The project is located approximately 80 kilometres southwest of Harare. It covers 23 903 hectares on the Great Dyke. It is located south of the Zimplats Selous Metallurgical Plant and north of the Zimplats Ngezi operations.

Karo Mining Holdings plc, which owns the project, is owned 70% by South Africa's Tharisa plc, while 30% equity is privately held by Leto Settlement Trust.

Tharisa plc is listed on the London Stock Exchange (LSE) and on the Johannesburg Stock Exchange, the largest bourse in Africa.

The LSE is the second-largest bourse in the world after the New York Stock Exchange, the biggest globally by market capitalisation.

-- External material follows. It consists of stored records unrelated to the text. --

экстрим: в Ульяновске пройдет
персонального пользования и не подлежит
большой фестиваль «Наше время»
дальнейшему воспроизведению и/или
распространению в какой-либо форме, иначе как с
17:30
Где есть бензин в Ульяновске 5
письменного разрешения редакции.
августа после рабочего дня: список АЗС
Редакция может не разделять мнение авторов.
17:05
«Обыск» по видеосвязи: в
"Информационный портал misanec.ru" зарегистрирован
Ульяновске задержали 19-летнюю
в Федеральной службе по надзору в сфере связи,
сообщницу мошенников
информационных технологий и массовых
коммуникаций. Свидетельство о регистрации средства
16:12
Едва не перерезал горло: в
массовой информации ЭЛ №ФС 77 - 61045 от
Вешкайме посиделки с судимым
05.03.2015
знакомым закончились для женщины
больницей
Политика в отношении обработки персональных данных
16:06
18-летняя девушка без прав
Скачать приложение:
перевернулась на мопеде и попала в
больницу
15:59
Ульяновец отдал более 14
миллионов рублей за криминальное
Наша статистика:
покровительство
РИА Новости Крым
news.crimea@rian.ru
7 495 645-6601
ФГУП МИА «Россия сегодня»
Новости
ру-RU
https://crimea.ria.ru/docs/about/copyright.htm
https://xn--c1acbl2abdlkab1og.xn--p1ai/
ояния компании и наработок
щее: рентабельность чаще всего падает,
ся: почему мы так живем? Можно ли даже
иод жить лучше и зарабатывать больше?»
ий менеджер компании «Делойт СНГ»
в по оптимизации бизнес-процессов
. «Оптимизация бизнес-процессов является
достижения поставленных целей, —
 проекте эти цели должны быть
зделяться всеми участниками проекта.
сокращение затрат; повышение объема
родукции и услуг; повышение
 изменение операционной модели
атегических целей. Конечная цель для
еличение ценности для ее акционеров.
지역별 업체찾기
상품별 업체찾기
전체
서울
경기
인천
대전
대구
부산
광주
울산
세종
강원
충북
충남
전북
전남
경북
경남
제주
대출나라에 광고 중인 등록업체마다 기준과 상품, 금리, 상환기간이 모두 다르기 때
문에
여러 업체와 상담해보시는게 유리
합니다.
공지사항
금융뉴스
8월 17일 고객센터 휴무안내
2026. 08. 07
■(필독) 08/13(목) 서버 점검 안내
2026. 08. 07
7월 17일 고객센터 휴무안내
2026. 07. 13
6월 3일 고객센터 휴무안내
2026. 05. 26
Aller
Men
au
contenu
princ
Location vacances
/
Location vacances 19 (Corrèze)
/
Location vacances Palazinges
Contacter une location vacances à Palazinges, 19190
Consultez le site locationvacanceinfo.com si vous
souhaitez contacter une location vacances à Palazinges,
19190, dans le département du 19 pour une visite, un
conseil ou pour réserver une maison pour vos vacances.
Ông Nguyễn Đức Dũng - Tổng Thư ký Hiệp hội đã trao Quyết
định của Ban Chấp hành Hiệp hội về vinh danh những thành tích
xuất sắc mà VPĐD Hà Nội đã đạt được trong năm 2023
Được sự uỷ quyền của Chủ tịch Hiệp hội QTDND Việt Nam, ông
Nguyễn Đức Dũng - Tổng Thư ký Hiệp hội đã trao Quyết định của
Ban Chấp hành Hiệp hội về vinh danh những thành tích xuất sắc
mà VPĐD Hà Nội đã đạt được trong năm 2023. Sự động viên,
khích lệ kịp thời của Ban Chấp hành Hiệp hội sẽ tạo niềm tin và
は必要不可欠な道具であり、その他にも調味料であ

The Karo platinum project is run by Karo Zimbabwe Holdings, which is owned 85% by Karo Mining Holdings plc and 15% by Generation Minerals, a government special purpose vehicle.

Zimbabwe is the second-largest producer of PGMs after South Africa. Russia is third.

The project has an initial life of 17 years with less than 10% of the 23 903ha mining area having been utilised to cover this production lifespan.

Apart from platinum, Bravura also intends to explore mining lithium, gold, rare earth minerals and tin in Zimbabwe.

It is also seeking to mine cobalt in the Democratic Republic of Congo, copper in Zambia, gold in Ghana and iron ore in Guinea. Namibia and Botswana could also be options for the company.

However, Bravura seems to be now badly failing to implement its projects largely due to financial problems.

Peters' initial enthusiasm for the platinum mine development project in the Maflox Claims area of Selous is thus stalling, shortly before Mnangagwa's re-election bid.

Bravura has failed to comply with regulatory requirements and fulfill its commitments to invest, leading to a shift in focus.

Instead, the oil and gas tycoon and company have discreetly turned his attention to what he thinks is a low-hanging fruit, a lithium deposit in Kamativi, a small mining town in Matabeleland North province.

A source said: "Peters and his company were also awarded the Kamativi lithium dump in Matabeleland North province. The asset was wanted by many investors and hotly contested. It contains lithium worth billions of dollars, and Peters and his company promised government that a dump processing plant would be built in February 2023, and production would start in July this year. They have missed the target and now say they will start production in February next year. We have visited the dump and all they have done is erect some incomplete fencing around the dump. Why should government not repossess the dump and allocate it to serious investors?"

These problems and lack of progress have put Peters' Zimbabwean mining projects in serious jeopardy.